• _Source text_:
####################
Mike:         It depends. Some companies, especially startups, don’t have an incentive program. A lot of larger companies do. You get a cash payout or something like that. Some startups will give you some extra options if you’re inventing core technologies.

There’s actually a legal standard for it although it’s fuzzy. Inventors should be someone who had meaningful contribution to some feature that’s included in the claims.

It could be six or eight engineers sitting around a table. Five or six of them are talking, and there’s one person at the whiteboard. Maybe she’s going crazy, and three guys say, “Hey, do this, that and the other thing.” Then someone else is sitting there nodding, or maybe they throw out one idea.

Brainstorming sessions become very fluid. It’s very uncertain who invented what. Typically, if there’s a group that is doing brainstorming you may just say, “Look, you’re all inventors.”

Where you can get into trouble is when you have companies that say, “Well, he’s left the company, so he shouldn’t be an inventor.” I have companies that say this. I say, “Well, that’s actually not the legal standard. We don’t like him anymore, or she went to a competitor is not a good reason to say that they’re not an inventor.”

The reason for this is that you may cut them out, file your patent application and get your patent. Five years down the line your company is doing great. You have this patent. You file suit against someone for infringing. They find this person who left, and they say, “Well, she said that she contributed to that, and you didn’t list her as an inventor.”

There are two outcomes in that case. One, you need to add her as an inventor. In a case like that, if an inventor doesn’t assign their rights, then all inventors are joint several owners of the entire patent. She may be an inventor, and we can go to her and get a license. The other outcome is that the patent is straight out invalid because you didn’t name the inventorship right.

The safest thing to do is, if anyone is in that circle, then say that they are probably an inventor. All the inventors sign what is called an inventor declaration. It basically says, “I believe that I’m an inventor of the subject matter that’s claimed in this patent.”

You have them under oath saying, “I believe I’m an inventor.” Typically, if your company was set up right, then it has the right employment policies. If you’re in the state of California and they’re a technical person, then they’re basically hired to invent. Their obligation is to assign to the company.

You sometimes end up with these sort of independent contractor situations. I’m not an employee, so maybe I don’t fall under that rule. You’d better make sure that your contractor agreement has something in it about who owns the IP.

Assuming that you have all that, the safest thing to do is name anyone who has some reasonable proximity to that inventive nexus. Make sure they sign a declaration. Get them to sign a formal assignment to the company.

Then five years down the line when you try to have this argument and say, “I was an inventor,” then exhibit one during their deposition is the declaration. You ask, “What’s this?” They respond, “It’s a declaration.” Then you ask, “Is this your signature?” They respond, “Yes.” You ask, “What does it say?” They respond, “It says I believe that I was an inventor.” Then you ask, “So you were lying then, or you’re lying now, right?”

A slightly bigger tent is probably safer. That said, sometimes you get folks that say, “Yes, he’s a really good guy. He should be an inventor.” You don’t want to stretch that so far that every person who has been at the company for the last two years becomes an inventor on everything. It can go the other way.
####################
• _Exercise set_:
1. In the interview about patent inventors, what document do all the inventors sign?
2. Resume the interview about patent inventors, starting right after its final sentence.
The records have no connection to the interview about patent inventors.

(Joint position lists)
####################
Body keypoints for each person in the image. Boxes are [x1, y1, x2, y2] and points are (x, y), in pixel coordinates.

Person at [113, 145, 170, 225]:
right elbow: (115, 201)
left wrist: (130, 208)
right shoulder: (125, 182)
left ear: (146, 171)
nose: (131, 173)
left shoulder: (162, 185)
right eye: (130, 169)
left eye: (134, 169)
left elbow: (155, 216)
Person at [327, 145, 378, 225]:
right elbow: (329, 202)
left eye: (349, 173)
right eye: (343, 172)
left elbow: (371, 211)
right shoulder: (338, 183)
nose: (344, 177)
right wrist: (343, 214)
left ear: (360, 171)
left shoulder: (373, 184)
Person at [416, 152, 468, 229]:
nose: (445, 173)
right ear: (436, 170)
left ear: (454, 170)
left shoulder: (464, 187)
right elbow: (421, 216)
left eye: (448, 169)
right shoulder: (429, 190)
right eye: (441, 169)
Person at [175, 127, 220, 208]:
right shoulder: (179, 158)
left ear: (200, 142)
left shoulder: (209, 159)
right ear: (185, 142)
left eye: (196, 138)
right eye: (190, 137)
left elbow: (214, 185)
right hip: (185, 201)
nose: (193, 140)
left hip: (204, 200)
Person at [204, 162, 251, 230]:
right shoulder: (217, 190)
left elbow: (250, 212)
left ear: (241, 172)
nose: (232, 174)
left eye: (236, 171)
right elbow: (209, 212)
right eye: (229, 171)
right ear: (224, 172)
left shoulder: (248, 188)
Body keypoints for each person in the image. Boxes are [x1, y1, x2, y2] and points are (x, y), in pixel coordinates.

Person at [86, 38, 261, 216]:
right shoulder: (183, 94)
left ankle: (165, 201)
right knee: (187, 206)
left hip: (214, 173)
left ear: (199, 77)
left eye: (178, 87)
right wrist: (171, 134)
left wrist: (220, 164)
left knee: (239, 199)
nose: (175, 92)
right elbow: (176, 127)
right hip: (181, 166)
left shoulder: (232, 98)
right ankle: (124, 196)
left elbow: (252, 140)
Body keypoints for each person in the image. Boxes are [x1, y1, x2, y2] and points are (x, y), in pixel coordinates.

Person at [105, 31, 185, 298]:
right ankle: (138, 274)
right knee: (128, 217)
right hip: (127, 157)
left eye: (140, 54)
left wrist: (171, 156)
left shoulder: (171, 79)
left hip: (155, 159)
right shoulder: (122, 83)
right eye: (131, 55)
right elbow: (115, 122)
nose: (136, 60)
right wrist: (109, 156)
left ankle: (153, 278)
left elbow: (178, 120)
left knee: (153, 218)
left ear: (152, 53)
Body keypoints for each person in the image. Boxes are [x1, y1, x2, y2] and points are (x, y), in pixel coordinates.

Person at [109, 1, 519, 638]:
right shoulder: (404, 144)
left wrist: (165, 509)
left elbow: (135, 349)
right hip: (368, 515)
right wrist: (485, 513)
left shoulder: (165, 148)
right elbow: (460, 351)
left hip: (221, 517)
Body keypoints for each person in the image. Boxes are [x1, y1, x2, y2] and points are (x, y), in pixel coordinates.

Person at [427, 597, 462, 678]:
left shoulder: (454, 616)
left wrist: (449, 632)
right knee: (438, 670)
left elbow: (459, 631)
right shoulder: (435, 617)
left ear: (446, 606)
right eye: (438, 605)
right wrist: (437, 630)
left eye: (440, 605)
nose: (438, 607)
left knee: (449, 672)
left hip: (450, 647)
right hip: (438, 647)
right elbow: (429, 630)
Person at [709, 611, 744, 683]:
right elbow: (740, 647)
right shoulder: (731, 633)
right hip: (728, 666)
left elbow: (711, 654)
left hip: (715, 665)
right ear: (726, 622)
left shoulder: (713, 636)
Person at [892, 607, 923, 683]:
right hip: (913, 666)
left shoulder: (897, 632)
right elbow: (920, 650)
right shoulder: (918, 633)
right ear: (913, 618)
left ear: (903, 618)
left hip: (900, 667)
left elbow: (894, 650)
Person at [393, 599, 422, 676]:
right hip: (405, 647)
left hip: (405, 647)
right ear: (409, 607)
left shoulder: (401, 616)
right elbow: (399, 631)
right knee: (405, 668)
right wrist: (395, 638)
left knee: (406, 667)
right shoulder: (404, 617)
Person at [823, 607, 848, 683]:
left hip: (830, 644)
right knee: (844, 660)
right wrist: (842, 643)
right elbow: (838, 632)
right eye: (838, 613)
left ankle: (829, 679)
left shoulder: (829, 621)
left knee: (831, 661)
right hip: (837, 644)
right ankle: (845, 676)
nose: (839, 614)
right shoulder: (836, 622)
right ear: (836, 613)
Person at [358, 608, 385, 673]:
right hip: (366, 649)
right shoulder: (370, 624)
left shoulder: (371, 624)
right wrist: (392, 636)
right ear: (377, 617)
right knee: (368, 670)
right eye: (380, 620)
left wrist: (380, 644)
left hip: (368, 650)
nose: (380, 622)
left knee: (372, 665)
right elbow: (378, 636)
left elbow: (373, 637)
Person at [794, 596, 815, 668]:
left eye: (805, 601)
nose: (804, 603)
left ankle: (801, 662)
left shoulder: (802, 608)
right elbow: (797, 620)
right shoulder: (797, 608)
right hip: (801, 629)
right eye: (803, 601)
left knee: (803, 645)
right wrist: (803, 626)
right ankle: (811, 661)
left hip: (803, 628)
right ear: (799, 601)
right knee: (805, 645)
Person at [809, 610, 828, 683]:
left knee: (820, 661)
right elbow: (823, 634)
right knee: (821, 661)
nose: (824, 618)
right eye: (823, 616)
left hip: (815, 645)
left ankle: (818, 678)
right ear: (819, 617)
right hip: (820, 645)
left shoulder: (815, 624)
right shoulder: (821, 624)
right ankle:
####################
• _Answers in order_:
1. An inventor declaration.

2.
Let’s say that you were someone who just took direction when someone said, “Here, go code this.” Then all you do is take it and code some aspect of it. That’s not an inventor. I tend to err on the side of if you were in the original conversations of let’s figure out how to solve the problem, then you’re probably an inventor.

Patrick:     Talk to me a little bit about what a trade secret is. Is there a formal definition for it? What are the pros and cons of keeping something as a trade secret versus patenting it? You talked a little bit about that earlier, but are there other things that come to mind?

Mike:         A trade secret is basically something that has value that is in the public domain. For it to be a company’s trade secret, they have to take some steps to mark it as secret and keep it secret.

                  Your only real cause of action with a trade secret if someone gets it is if they stole it. If someone buys your product and manages to reverse engineer how you did it, then it’s not a trade secret anymore.   If someone else independently comes up with the same idea, then you have no recourse.

All you really have in that trade secret is that you have to basically show that someone stole from you. You tend to see it used when an employee leaves and suddenly this technology has now shown up in the competitor’s product that they went to.

You may say, “Hey, you signed this agreement. You’re obliged not to share it.” Those tend to get very ugly because they’re very fact dependent. California has fairly strong employee protection laws. We’re a very anti anti-competition state.

When saying that I left a company and went to work for someone else, it doesn’t matter if I signed a noncompetition agreement. Company A is going to have a tough time preventing you from going to Company B. There may be some dickering about what from here is now there. There’s certainly going to be an argument, but the presumption is that you’re free to go somewhere else.

Patrick:     Basically for a trade secret you have to document it. The only protections are if you can prove that someone stole it and is using it somewhere else.

Mike:         There’s a risk. Again, a trade secret doesn’t expire. A patent expires. There’s that exchange with a patent where I have to file a patent application. I have to effectively describe in sufficient detail what I have to claim. There’s a possibility that I don’t get the patent. In that case I’ve just shared everything with the world.

                  In the U.S. you can actually file your patent application with a request not to publish it until it’s issued. You can only do that if you’re staying in the U.S. only. If you’re filing internationally, it will be published 18 months after the first priority date.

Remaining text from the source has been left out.